The iconic, donut brand Krispy Kreme (DNUT  ) went public earlier this month. Shares had a bumpy debut as they opened at $17 which is below the pre IPO price range of $21 to $23. On its first day of trading, shares caught a bid to close at $21.50 but then have backed off about 10% since then. Ultimately, the company was able to raise $500 million at a valuation of $2.7 billion.

Company Profile and IPO Details

Krispy Kreme last went public in 2000, until it was bought out in 2016 by JAB Holdings in a $1.35 billion deal and combined with Insomnia Cookies. JAB Holdings is a German conglomerate that has been investing in quick-service restaurants and coffee chains like Panera Bread and Caribou Coffee. JAB will retain a significant ownership stake in Krispy Kreme and also holds a majority of Board seats.

In its IPO prospectus, the company included that it had sold 1.3 billion donuts across 30 countries in 2020. Krispy Kreme was actually a high-flying stock in the 2000s but it crashed when the company overreached on growth, and the low-carb craze led to slowing sales momentum.

Krispy Kreme's CEO, Michael Tattersfield took the job in January 2017. Previously, he served as the CEO of Caribou Coffee from August 2008 to July 2017. The company believes it has growth opportunities by expanding to new markets in the South and West Coast of the U.S. and international markets like Latin America and Europe. Some other growth opportunities include packaged goods, Insomnia Cookies, and e-commerce.

In 2020, Krispy Kreme's revenues increased 17% to $1.1 billion and generated a net loss of $61 million. It is a significant improvement from $557 million in revenue in 2016. The company has incurred net losses in the last 3 years as it focuses on growth. The company has been buying back franchises and now owns 85% of locations.

Outlook

There's a lot to like about Krispy Kreme given that it has nearly doubled its revenue in the last 5 years and does seem to have more growth potential in terms of geographic expansion, packaged goods, and e-commerce sales. Shares are not inordinately expensive given this upside.

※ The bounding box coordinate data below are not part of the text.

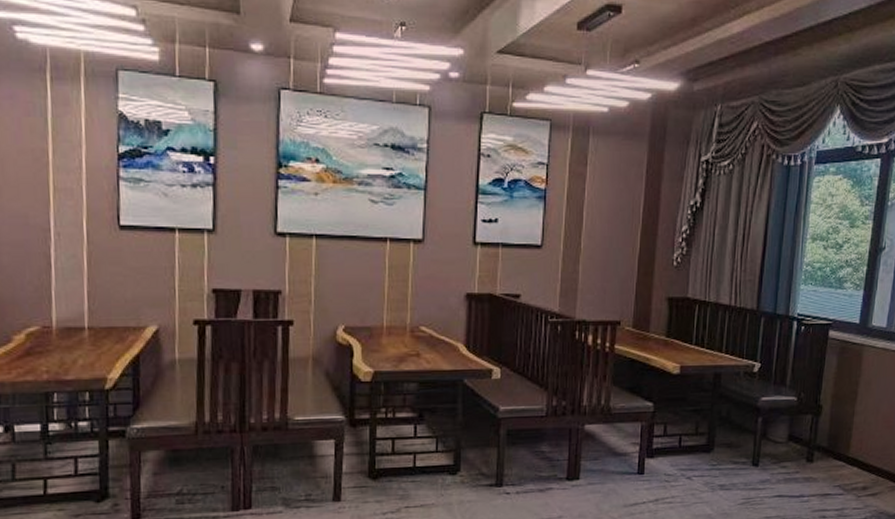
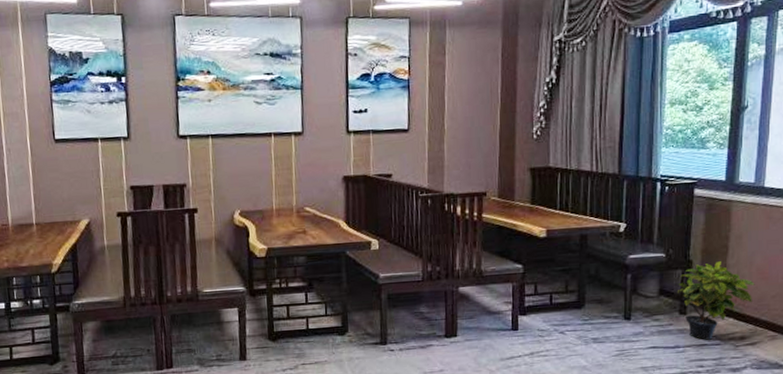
potted plant: none [806,408,880,490] -> present [678,261,755,340]

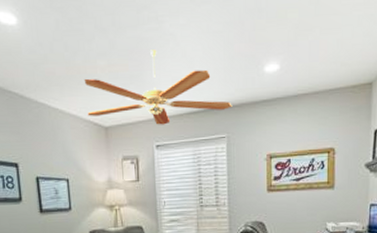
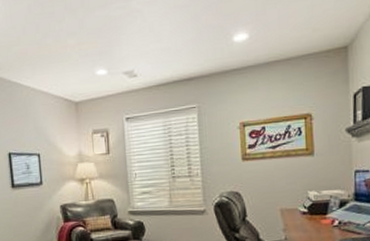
ceiling fan: present [84,49,232,125] -> none [54,26,202,98]

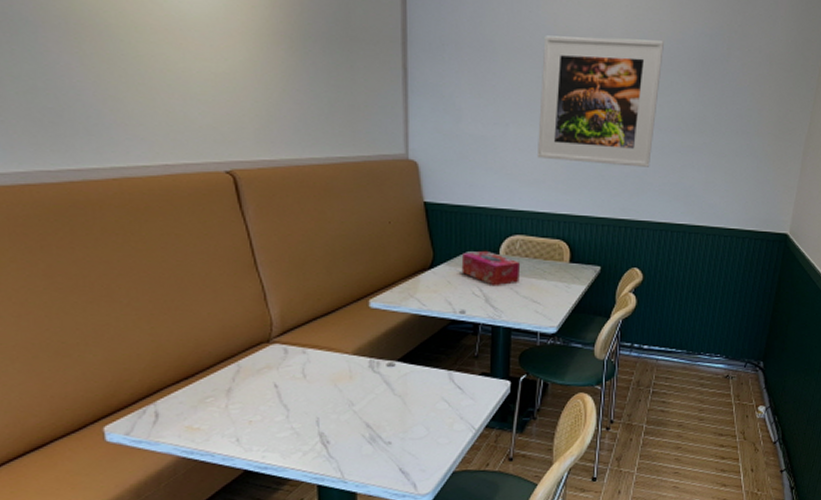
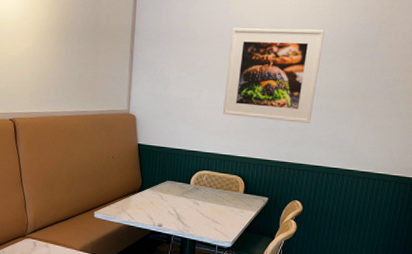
tissue box: present [461,250,521,287] -> none [161,180,206,208]

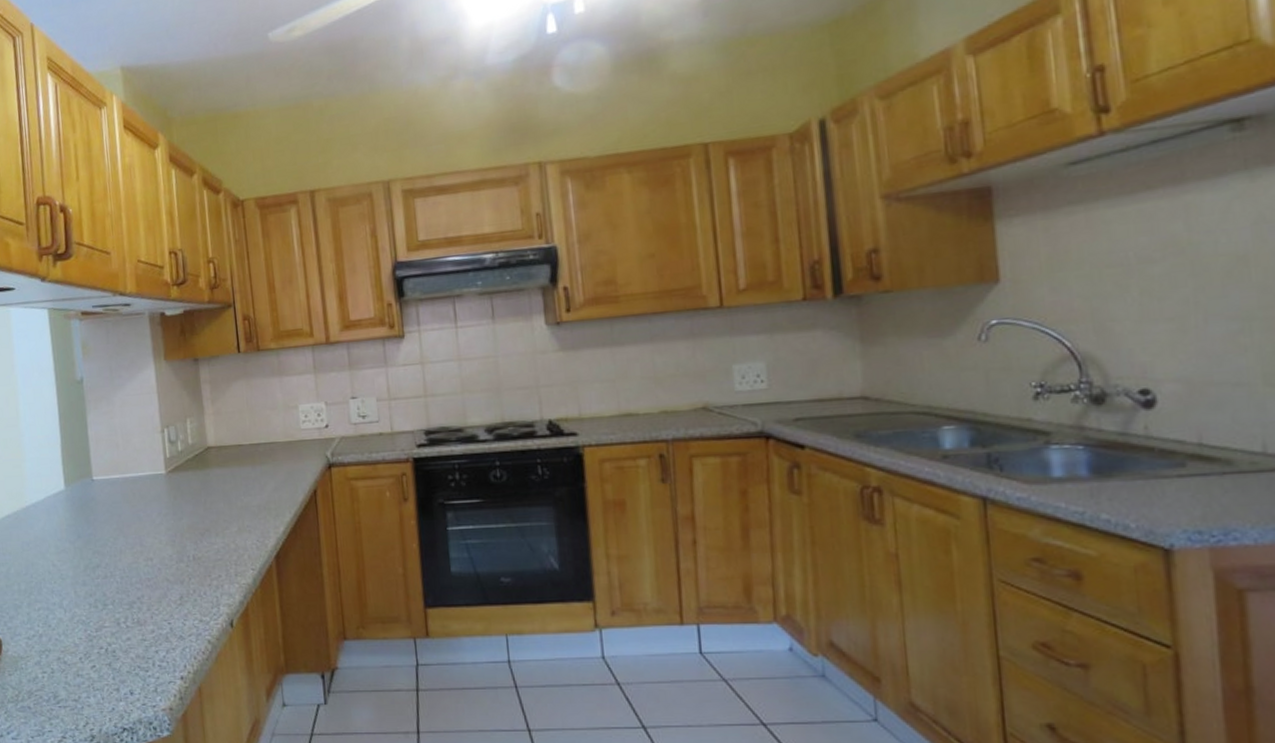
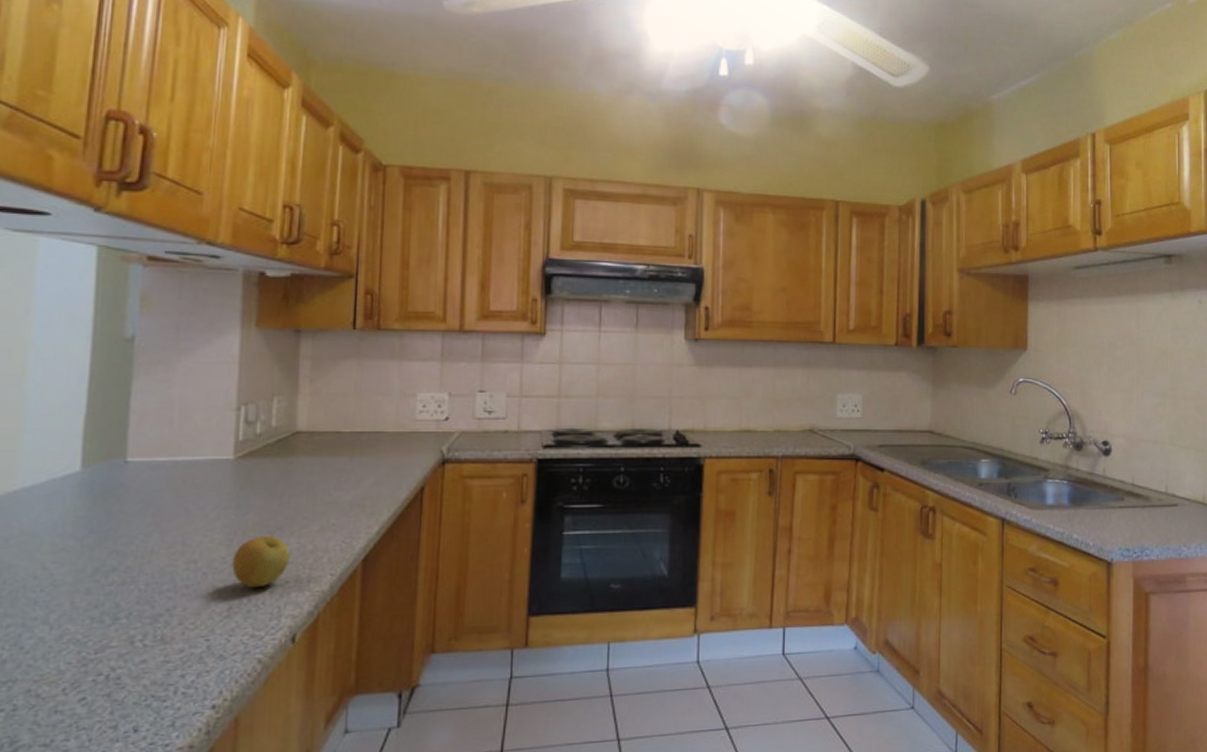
apple: none [177,537,220,581] -> present [232,536,291,588]

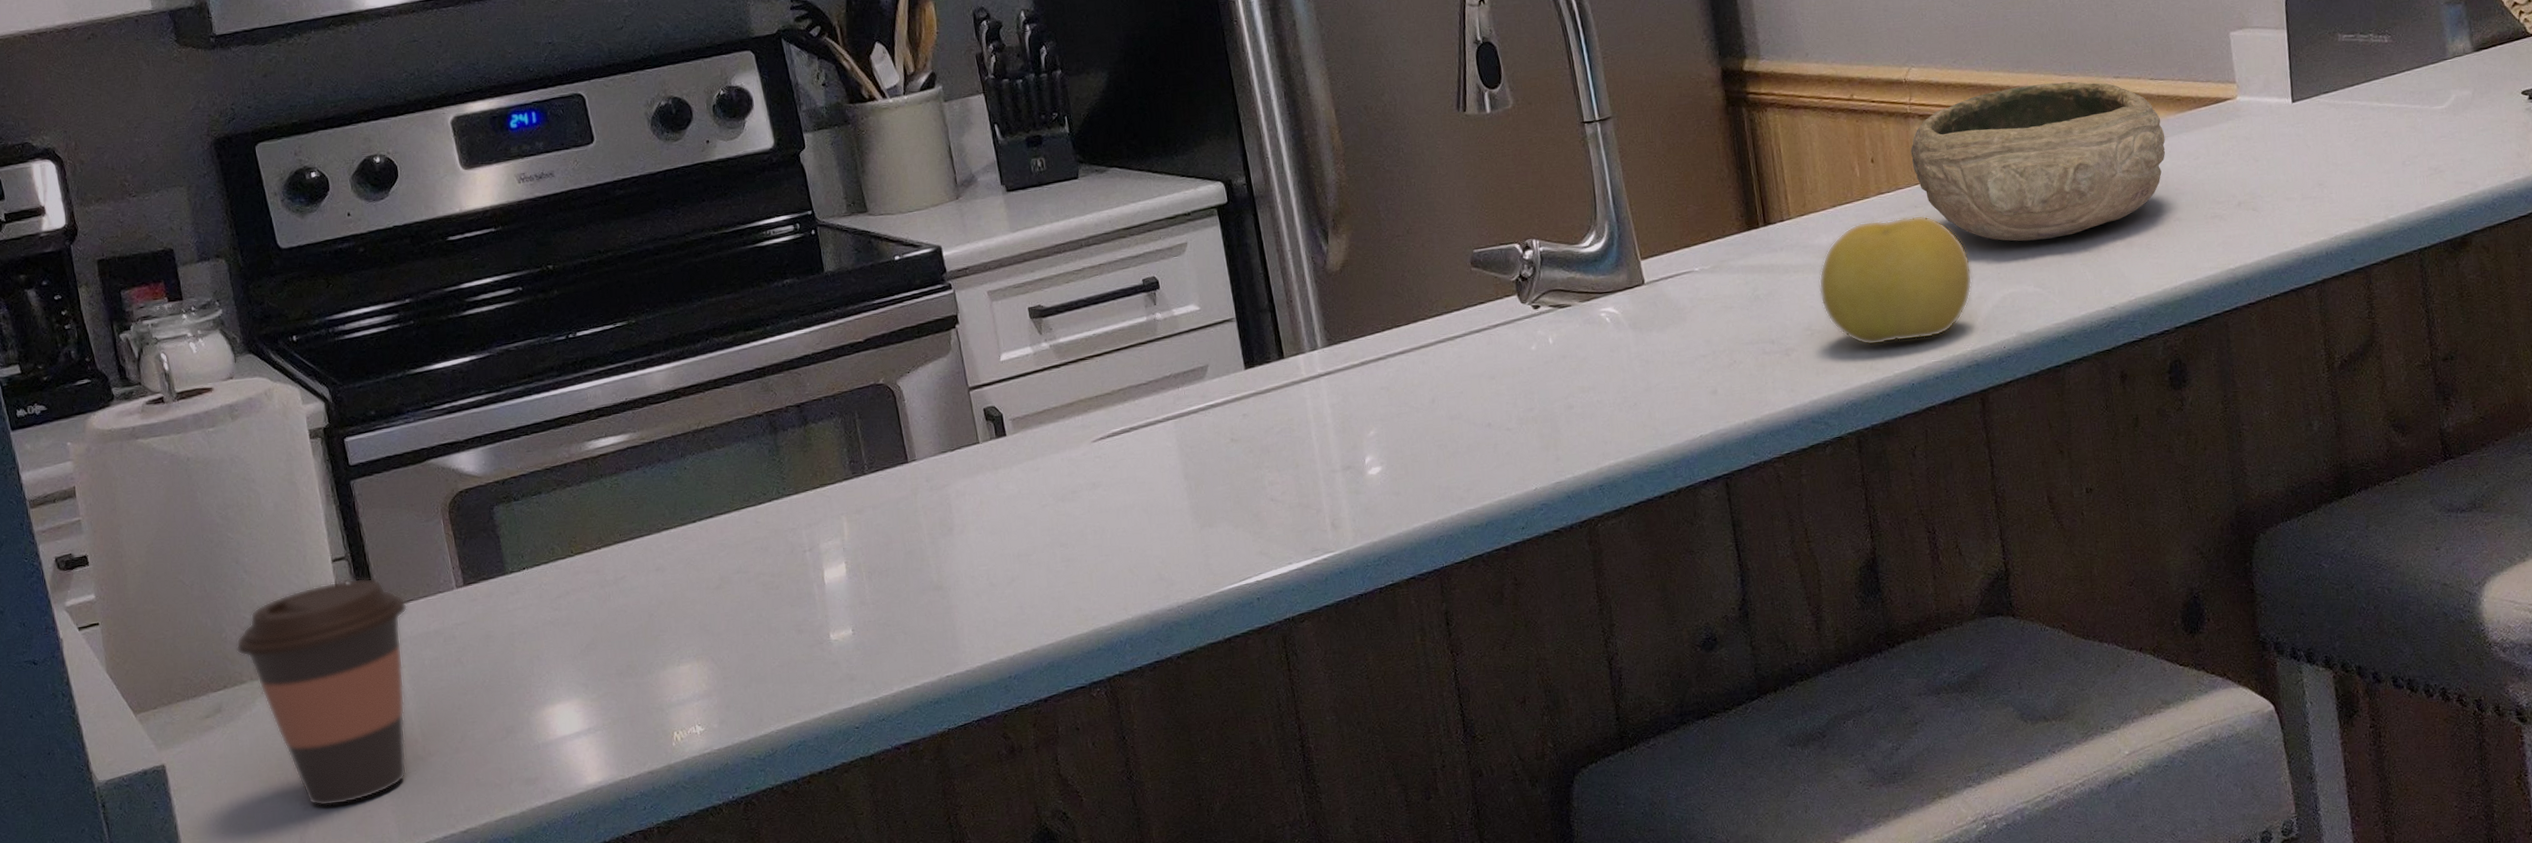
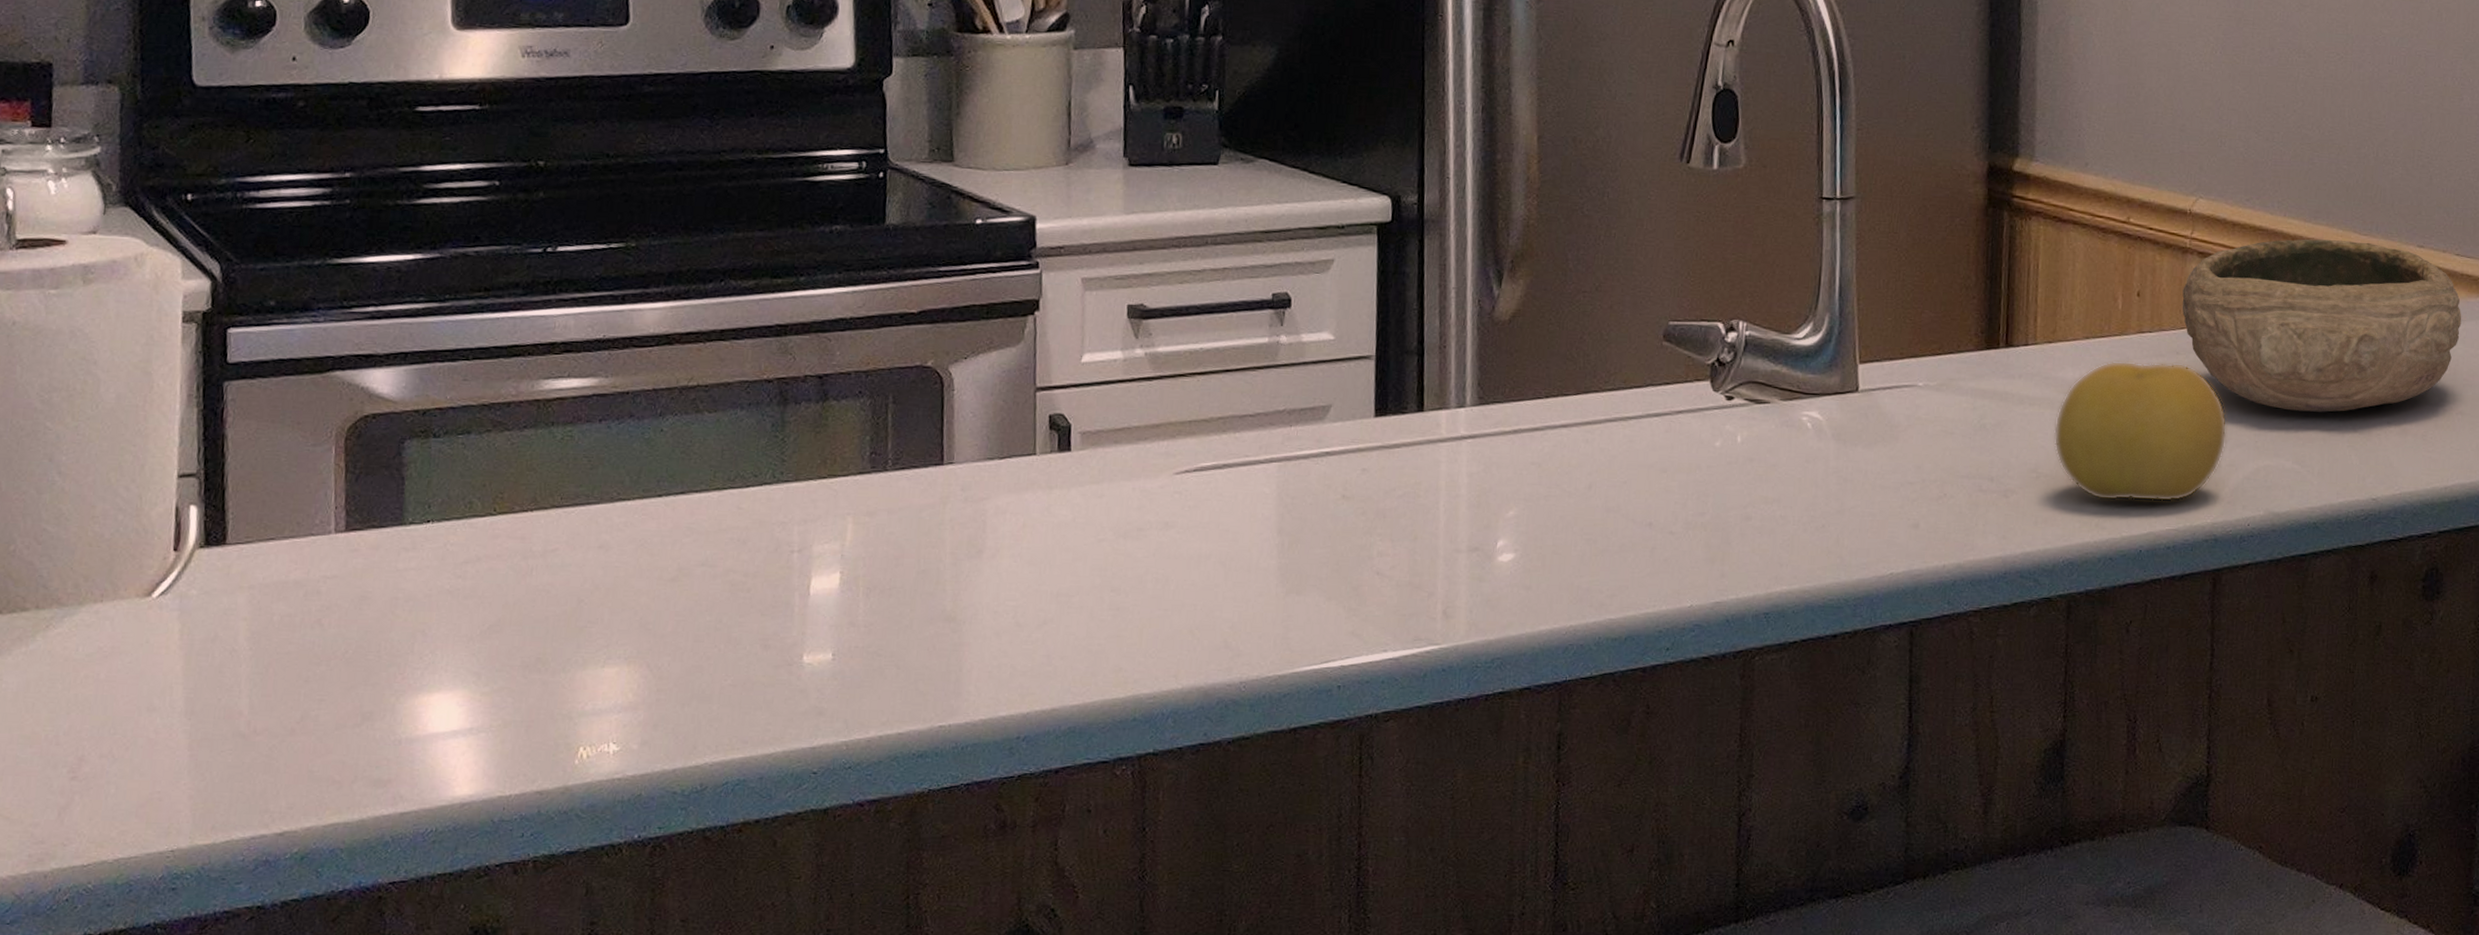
coffee cup: present [236,578,408,807] -> none [24,502,266,780]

However, there are also some concerns including JAB's heavy ownership of the company and its $1.2 billion debt burden. Private equity companies are incentivized to sell at the top of the cycle and buy at the bottom often loading up the company with debt. This could be quite onerous if sales do turn lower. Further, Krispy Kreme is competing in a $650 billion market with larger, entrenched players like Starbucks (SBUX  ), Dunkin' Donuts, and McDonald's (MCD  ).

In 2000, Krispy Kreme was quite hot, and it would have massive sales when opening a new location. However, shares quickly plateaued as the items were popular on a novelty basis rather than in terms of generating consistent sales.